En las más de 70 piezas que pueden contemplarse en las salas del Pablo Gargallo se constatan tendencias muy diversas. Primero, la exposición refleja bien los inicios de Daniel Zuloaga como pintor y decorador de elegantes interiores. También se arroja información sobre los orígenes familiares: era hijo de uno de los máximos renovadores del arte del damasquinado a nivel europeo y creció en un ambiente cosmopolita proclive al arte y la cultura. Así se constata en una de las vitrinas presentes en la primera sala, que contiene un icono del siglo XIII, un cuadrito del Goya más oscuro y una muestra de cerámica persa. Tres fuentes de inspiración fundamentales: el arte medieval, la pintura de los grandes maestros de la escuela española y la fascinación por Oriente.
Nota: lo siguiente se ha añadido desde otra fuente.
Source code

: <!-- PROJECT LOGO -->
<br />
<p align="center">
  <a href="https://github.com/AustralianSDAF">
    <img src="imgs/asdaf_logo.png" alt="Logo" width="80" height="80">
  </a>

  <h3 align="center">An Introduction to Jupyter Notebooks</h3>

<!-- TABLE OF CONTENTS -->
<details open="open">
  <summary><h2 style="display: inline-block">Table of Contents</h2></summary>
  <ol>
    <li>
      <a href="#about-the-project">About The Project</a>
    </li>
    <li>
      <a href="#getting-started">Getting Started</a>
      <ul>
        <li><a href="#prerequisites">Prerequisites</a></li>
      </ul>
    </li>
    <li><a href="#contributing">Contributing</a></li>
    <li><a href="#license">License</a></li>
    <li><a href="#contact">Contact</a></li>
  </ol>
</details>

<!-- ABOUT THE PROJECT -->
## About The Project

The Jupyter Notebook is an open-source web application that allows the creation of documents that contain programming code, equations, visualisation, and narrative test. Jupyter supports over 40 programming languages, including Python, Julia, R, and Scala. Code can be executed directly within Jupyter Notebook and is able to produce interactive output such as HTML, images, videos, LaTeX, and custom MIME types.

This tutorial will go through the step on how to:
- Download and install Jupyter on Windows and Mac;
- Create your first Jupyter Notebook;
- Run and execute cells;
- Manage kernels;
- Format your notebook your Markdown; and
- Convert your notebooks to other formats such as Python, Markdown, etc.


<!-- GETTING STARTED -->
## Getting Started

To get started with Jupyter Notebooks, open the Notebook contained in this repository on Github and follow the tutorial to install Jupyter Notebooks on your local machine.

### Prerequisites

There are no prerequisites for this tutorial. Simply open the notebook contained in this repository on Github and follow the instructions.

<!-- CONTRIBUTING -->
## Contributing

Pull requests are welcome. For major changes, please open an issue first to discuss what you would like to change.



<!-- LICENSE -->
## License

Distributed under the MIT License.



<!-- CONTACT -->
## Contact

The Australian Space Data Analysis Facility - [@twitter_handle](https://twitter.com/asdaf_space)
Tres obras procedentes del acervo familiar que nos hablan de las inquietudes coleccionistas de esta saga de creadores. No en vano, su sobrino Ignacio recorrió las subastas españolas y francesas en busca de originales del Greco, Zurbarán o Goya, celebrando tío y sobrino la adquisición de nuevas piezas, tal y como revela la extensísima correspondencia entre ellos. Además, ambos creadores estuvieron muy vinculados a los postulados ideológicos de la Generación del 98, preocupándoles la situación de atraso generalizado que vivía España, sobre todo en sus áreas rurales.
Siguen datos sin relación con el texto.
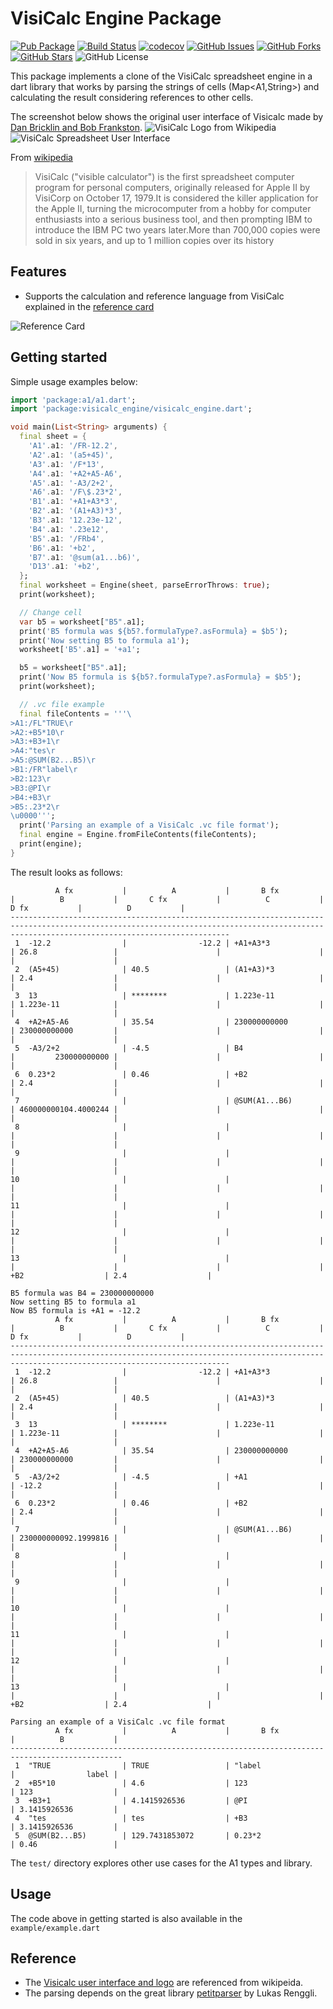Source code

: # VisiCalc Engine Package
[![Pub Package](https://img.shields.io/pub/v/visicalc_engine.svg)](https://pub.dev/packages/visicalc_engine)
[![Build Status](https://github.com/sjhorn/visicalc_engine/actions/workflows/dart.yml/badge.svg?branch=main)](https://github.com/sjhorn/visicalc_engine/actions)
[![codecov](https://codecov.io/gh/sjhorn/visicalc_engine/graph/badge.svg?token=78WVGR0OHY)](https://codecov.io/gh/sjhorn/visicalc_engine)
[![GitHub Issues](https://img.shields.io/github/issues/sjhorn/visicalc_engine.svg)](https://github.com/sjhorn/visicalc_engine/issues)
[![GitHub Forks](https://img.shields.io/github/forks/sjhorn/visicalc_engine.svg)](https://github.com/sjhorn/visicalc_engine/network)
[![GitHub Stars](https://img.shields.io/github/stars/sjhorn/visicalc_engine.svg)](https://github.com/sjhorn/visicalc_engine/stargazers)
![GitHub License](https://img.shields.io/github/license/sjhorn/visicalc_engine)

This package implements a clone of the VisiCalc spreadsheet engine in a dart library that works by parsing the strings of cells (Map<A1,String>) and calculating the result considering references to other cells.

The screenshot below shows the original user interface of Visicalc made by [Dan Bricklin and Bob Frankston](https://danbricklin.com/visicalc.htm).
![VisiCalc Logo from Wikipedia](https://upload.wikimedia.org/wikipedia/commons/thumb/8/8f/Visicalc_logo.svg/320px-Visicalc_logo.svg.png)
![VisiCalc Spreadsheet User Interface](https://upload.wikimedia.org/wikipedia/commons/7/7a/Visicalc.png)

From [wikipedia](https://en.wikipedia.org/wiki/VisiCalc) 

> VisiCalc ("visible calculator") is the first spreadsheet computer program for personal computers, originally released for Apple II by VisiCorp on October 17, 1979.It is considered the killer application for the Apple II, turning the microcomputer from a hobby for computer enthusiasts into a serious business tool, and then prompting IBM to introduce the IBM PC two years later.More than 700,000 copies were sold in six years, and up to 1 million copies over its history


## Features

 - Supports the calculation and reference language from VisiCalc explained in the [reference card](https://www.bricklin.com/history/refcard1.htm)

 ![Reference Card](https://raw.github.com/sjhorn/visicalc_engine/main/assets/refcard.png)

## Getting started

Simple usage examples below:

```dart
import 'package:a1/a1.dart';
import 'package:visicalc_engine/visicalc_engine.dart';

void main(List<String> arguments) {
  final sheet = {
    'A1'.a1: '/FR-12.2',
    'A2'.a1: '(a5+45)',
    'A3'.a1: '/F*13',
    'A4'.a1: '+A2+A5-A6',
    'A5'.a1: '-A3/2+2',
    'A6'.a1: '/F\$.23*2',
    'B1'.a1: '+A1+A3*3',
    'B2'.a1: '(A1+A3)*3',
    'B3'.a1: '12.23e-12',
    'B4'.a1: '.23e12',
    'B5'.a1: '/FRb4',
    'B6'.a1: '+b2',
    'B7'.a1: '@sum(a1...b6)',
    'D13'.a1: '+b2',
  };
  final worksheet = Engine(sheet, parseErrorThrows: true);
  print(worksheet);

  // Change cell
  var b5 = worksheet["B5".a1];
  print('B5 formula was ${b5?.formulaType?.asFormula} = $b5');
  print('Now setting B5 to formula a1');
  worksheet['B5'.a1] = '+a1';

  b5 = worksheet["B5".a1];
  print('Now B5 formula is ${b5?.formulaType?.asFormula} = $b5');
  print(worksheet);

  // .vc file example
  final fileContents = '''\
>A1:/FL"TRUE\r
>A2:+B5*10\r
>A3:+B3+1\r
>A4:"tes\r
>A5:@SUM(B2...B5)\r
>B1:/FR"label\r
>B2:123\r
>B3:@PI\r
>B4:+B3\r
>B5:.23*2\r
\u0000''';
  print('Parsing an example of a VisiCalc .vc file format');
  final engine = Engine.fromFileContents(fileContents);
  print(engine);
}
```

The result looks as follows:
```
          A fx           |          A           |       B fx           |          B           |       C fx           |          C           |       D fx           |          D           | 
---------------------------------------------------------------------------------------------------------------------------------------------------------------------------------------------
 1  -12.2                |                -12.2 | +A1+A3*3             | 26.8                 |                      |                      |                      |                      | 
 2  (A5+45)              | 40.5                 | (A1+A3)*3            | 2.4                  |                      |                      |                      |                      | 
 3  13                   | ********             | 1.223e-11            | 1.223e-11            |                      |                      |                      |                      | 
 4  +A2+A5-A6            | 35.54                | 230000000000         | 230000000000         |                      |                      |                      |                      | 
 5  -A3/2+2              | -4.5                 | B4                   |         230000000000 |                      |                      |                      |                      | 
 6  0.23*2               | 0.46                 | +B2                  | 2.4                  |                      |                      |                      |                      | 
 7                       |                      | @SUM(A1...B6)        | 460000000104.4000244 |                      |                      |                      |                      | 
 8                       |                      |                      |                      |                      |                      |                      |                      | 
 9                       |                      |                      |                      |                      |                      |                      |                      | 
10                       |                      |                      |                      |                      |                      |                      |                      | 
11                       |                      |                      |                      |                      |                      |                      |                      | 
12                       |                      |                      |                      |                      |                      |                      |                      | 
13                       |                      |                      |                      |                      |                      | +B2                  | 2.4                  | 

B5 formula was B4 = 230000000000
Now setting B5 to formula a1
Now B5 formula is +A1 = -12.2
          A fx           |          A           |       B fx           |          B           |       C fx           |          C           |       D fx           |          D           | 
---------------------------------------------------------------------------------------------------------------------------------------------------------------------------------------------
 1  -12.2                |                -12.2 | +A1+A3*3             | 26.8                 |                      |                      |                      |                      | 
 2  (A5+45)              | 40.5                 | (A1+A3)*3            | 2.4                  |                      |                      |                      |                      | 
 3  13                   | ********             | 1.223e-11            | 1.223e-11            |                      |                      |                      |                      | 
 4  +A2+A5-A6            | 35.54                | 230000000000         | 230000000000         |                      |                      |                      |                      | 
 5  -A3/2+2              | -4.5                 | +A1                  | -12.2                |                      |                      |                      |                      | 
 6  0.23*2               | 0.46                 | +B2                  | 2.4                  |                      |                      |                      |                      | 
 7                       |                      | @SUM(A1...B6)        | 230000000092.1999816 |                      |                      |                      |                      | 
 8                       |                      |                      |                      |                      |                      |                      |                      | 
 9                       |                      |                      |                      |                      |                      |                      |                      | 
10                       |                      |                      |                      |                      |                      |                      |                      | 
11                       |                      |                      |                      |                      |                      |                      |                      | 
12                       |                      |                      |                      |                      |                      |                      |                      | 
13                       |                      |                      |                      |                      |                      | +B2                  | 2.4                  | 

Parsing an example of a VisiCalc .vc file format
          A fx           |          A           |       B fx           |          B           | 
-----------------------------------------------------------------------------------------------
 1  "TRUE                | TRUE                 | "label               |                label | 
 2  +B5*10               | 4.6                  | 123                  | 123                  | 
 3  +B3+1                | 4.1415926536         | @PI                  | 3.1415926536         | 
 4  "tes                 | tes                  | +B3                  | 3.1415926536         | 
 5  @SUM(B2...B5)        | 129.7431853072       | 0.23*2               | 0.46                 | 
```


The `test/` directory explores other use cases for the A1 types and library.

## Usage

The code above in getting started is also available in the `example/example.dart`

## Reference

* The [Visicalc user interface and logo](https://en.wikipedia.org/wiki/VisiCalc) are referenced from wikipeida.
* The parsing depends on the great library [petitparser](https://pub.dev/packages/petitparser) by Lukas Renggli.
Fueron artistas de origen vasco, pero muy ligados a Madrid. Esta circunstancia nunca les supuso un problema, al contrario, los Zuloaga supieron aunar lo mejor del regionalismo —véanse los magníficos murales cerámicos de asuntos agrícolas del campo castellano que pueden verse en la segunda sala— y del espíritu castizo madrileño, como demuestran las imágenes de las mujeres de la familia, vestidas de manolas con mantilla y peineta, omnipresentes en cornucopias y azulejos de la exposición. Tampoco les costó conciliar sus trabajos en la gran ciudad con la reivindicación del campo. Daniel Zuloaga se formó en la manufactura de Sèvres, a las afueras de París y posteriormente vivió en Madrid y en Segovia, donde pudo acercarse al campo de Castilla. Allí instaló su taller y vivienda en la iglesia desamortizada de San Juan de los Caballeros y trabajó ayudado por sus hijos Juan, Esperanza y Teodora.
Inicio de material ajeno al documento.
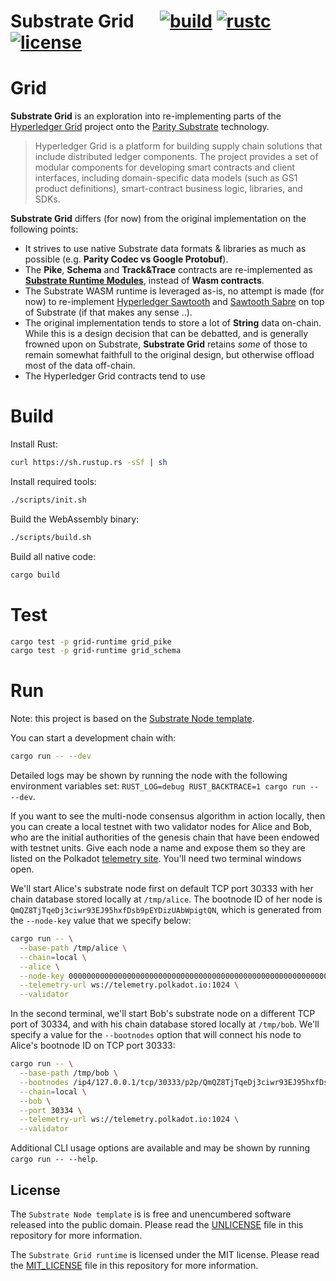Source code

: # Substrate Grid &emsp; [![build]][codeship] [![rustc]][rustc_nightly] [![license]][license_mit]

[build]: https://app.codeship.com/projects/2663ec20-7322-0137-6fec-5af050f70adb/status?branch=master
[codeship]: https://app.codeship.com/projects/348677

[rustc]: https://img.shields.io/badge/rustc-1.35+-lightgray.svg
[rustc_nightly]: https://blog.rust-lang.org/2019/05/23/Rust-1.35.0.html

[license]: https://img.shields.io/badge/license-MIT-blue.svg
[license_mit]: https://github.com/stiiifff/substrate-grid/blob/master/LICENSE

# Grid

**Substrate Grid** is an exploration into re-implementing parts of the [Hyperledger Grid](https://grid.hyperledger.org/about/) project onto the [Parity Substrate](https://www.parity.io/substrate/) technology.

> Hyperledger Grid is a platform for building supply chain solutions that include distributed ledger components. The project provides a set of modular components for developing smart contracts and client interfaces, including domain-specific data models (such as GS1 product definitions), smart-contract business logic, libraries, and SDKs.

**Substrate Grid** differs (for now) from the original implementation on the following points:
* It strives to use native Substrate data formats & libraries as much as possible (e.g. **Parity Codec vs Google Protobuf**).
* The **Pike**, **Schema** and **Track&Trace** contracts are re-implemented as [**Substrate Runtime Modules**](https://substrate.dev/docs/en/runtime/substrate-runtime-module-library), instead of **Wasm contracts**.
* The Substrate WASM runtime is leveraged as-is, no attempt is made (for now) to re-implement [Hyperledger Sawtooth](https://github.com/hyperledger/sawtooth-core) and [Sawtooth Sabre](https://github.com/hyperledger/sawtooth-sabre) on top of Substrate (if that makes any sense ..).
* The original implementation tends to store a lot of **String** data on-chain. While this is a design decision that can be debatted, and is generally frowned upon on Substrate, **Substrate Grid** retains *some* of those to remain somewhat faithfull to the original design, but otherwise offload most of the data off-chain.
* The Hyperledger Grid contracts tend to use 


# Build

Install Rust:

```bash
curl https://sh.rustup.rs -sSf | sh
```

Install required tools:

```bash
./scripts/init.sh
```

Build the WebAssembly binary:

```bash
./scripts/build.sh
```

Build all native code:

```bash
cargo build
```

# Test

```bash
cargo test -p grid-runtime grid_pike
cargo test -p grid-runtime grid_schema
```

# Run

Note: this project is based on the [Substrate Node template](https://github.com/paritytech/substrate/tree/master/node-template).

You can start a development chain with:

```bash
cargo run -- --dev
```

Detailed logs may be shown by running the node with the following environment variables set: `RUST_LOG=debug RUST_BACKTRACE=1 cargo run -- --dev`.

If you want to see the multi-node consensus algorithm in action locally, then you can create a local testnet with two validator nodes for Alice and Bob, who are the initial authorities of the genesis chain that have been endowed with testnet units. Give each node a name and expose them so they are listed on the Polkadot [telemetry site](https://telemetry.polkadot.io/#/Local%20Testnet). You'll need two terminal windows open.

We'll start Alice's substrate node first on default TCP port 30333 with her chain database stored locally at `/tmp/alice`. The bootnode ID of her node is `QmQZ8TjTqeDj3ciwr93EJ95hxfDsb9pEYDizUAbWpigtQN`, which is generated from the `--node-key` value that we specify below:

```bash
cargo run -- \
  --base-path /tmp/alice \
  --chain=local \
  --alice \
  --node-key 0000000000000000000000000000000000000000000000000000000000000001 \
  --telemetry-url ws://telemetry.polkadot.io:1024 \
  --validator
```

In the second terminal, we'll start Bob's substrate node on a different TCP port of 30334, and with his chain database stored locally at `/tmp/bob`. We'll specify a value for the `--bootnodes` option that will connect his node to Alice's bootnode ID on TCP port 30333:

```bash
cargo run -- \
  --base-path /tmp/bob \
  --bootnodes /ip4/127.0.0.1/tcp/30333/p2p/QmQZ8TjTqeDj3ciwr93EJ95hxfDsb9pEYDizUAbWpigtQN \
  --chain=local \
  --bob \
  --port 30334 \
  --telemetry-url ws://telemetry.polkadot.io:1024 \
  --validator
```

Additional CLI usage options are available and may be shown by running `cargo run -- --help`.

## License

The `Substrate Node template` is is free and unencumbered software released into the public domain. Please read the [UNLICENSE](UNLICENSE) file in this repository for more information.

The `Substrate Grid runtime` is licensed under the MIT license. Please read the [MIT_LICENSE](MIT_LICENSE) file in this repository for more information.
Conociendo estas estancias es como se comprenden la multitud de fuentes de inspiración que tuvo, prestando especial atención a la cerámica del Renacimiento y del Barroco. Si a ello sumamos el estudio atento de las piezas islámicas de reflejo dorado, obtenemos el arte de Daniel Zuloaga. Esta investigación le permitió innovar y ser moderno, dando lugar a obras que han mantenido sus colores a la perfección hasta nuestros días. Vasco y castellano, rural y cosmopolita, antiguo pero moderno y, todo ello, sin caer en contradicciones. La cerámica de Daniel Zuloaga es la reconciliación de muchos aspectos de la identidad española y sus piezas son una invitación a conocernos mejor.